**Aim of the exercise**
Below is some data. Retype exactly the lines starting at the one with "- [get_paginator](#get_paginator)" and ending at the one with "- [get_paginator](#get_paginator-11)".

**Excerpted data**
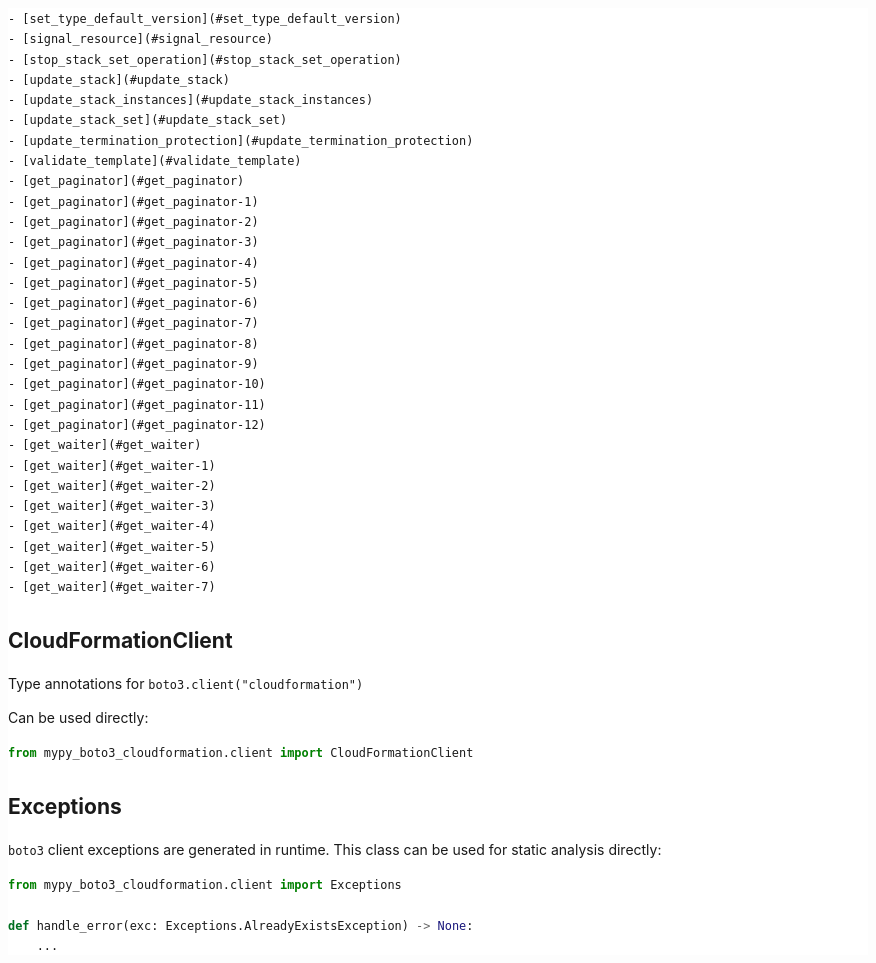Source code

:     - [set_type_default_version](#set_type_default_version)
    - [signal_resource](#signal_resource)
    - [stop_stack_set_operation](#stop_stack_set_operation)
    - [update_stack](#update_stack)
    - [update_stack_instances](#update_stack_instances)
    - [update_stack_set](#update_stack_set)
    - [update_termination_protection](#update_termination_protection)
    - [validate_template](#validate_template)
    - [get_paginator](#get_paginator)
    - [get_paginator](#get_paginator-1)
    - [get_paginator](#get_paginator-2)
    - [get_paginator](#get_paginator-3)
    - [get_paginator](#get_paginator-4)
    - [get_paginator](#get_paginator-5)
    - [get_paginator](#get_paginator-6)
    - [get_paginator](#get_paginator-7)
    - [get_paginator](#get_paginator-8)
    - [get_paginator](#get_paginator-9)
    - [get_paginator](#get_paginator-10)
    - [get_paginator](#get_paginator-11)
    - [get_paginator](#get_paginator-12)
    - [get_waiter](#get_waiter)
    - [get_waiter](#get_waiter-1)
    - [get_waiter](#get_waiter-2)
    - [get_waiter](#get_waiter-3)
    - [get_waiter](#get_waiter-4)
    - [get_waiter](#get_waiter-5)
    - [get_waiter](#get_waiter-6)
    - [get_waiter](#get_waiter-7)

## CloudFormationClient

Type annotations for `boto3.client("cloudformation")`

Can be used directly:

```python
from mypy_boto3_cloudformation.client import CloudFormationClient
```

## Exceptions


`boto3` client exceptions are generated in runtime. This class can be used for static analysis directly:

```python
from mypy_boto3_cloudformation.client import Exceptions

def handle_error(exc: Exceptions.AlreadyExistsException) -> None:
    ...
```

**Task answer**
    - [get_paginator](#get_paginator)
    - [get_paginator](#get_paginator-1)
    - [get_paginator](#get_paginator-2)
    - [get_paginator](#get_paginator-3)
    - [get_paginator](#get_paginator-4)
    - [get_paginator](#get_paginator-5)
    - [get_paginator](#get_paginator-6)
    - [get_paginator](#get_paginator-7)
    - [get_paginator](#get_paginator-8)
    - [get_paginator](#get_paginator-9)
    - [get_paginator](#get_paginator-10)
    - [get_paginator](#get_paginator-11)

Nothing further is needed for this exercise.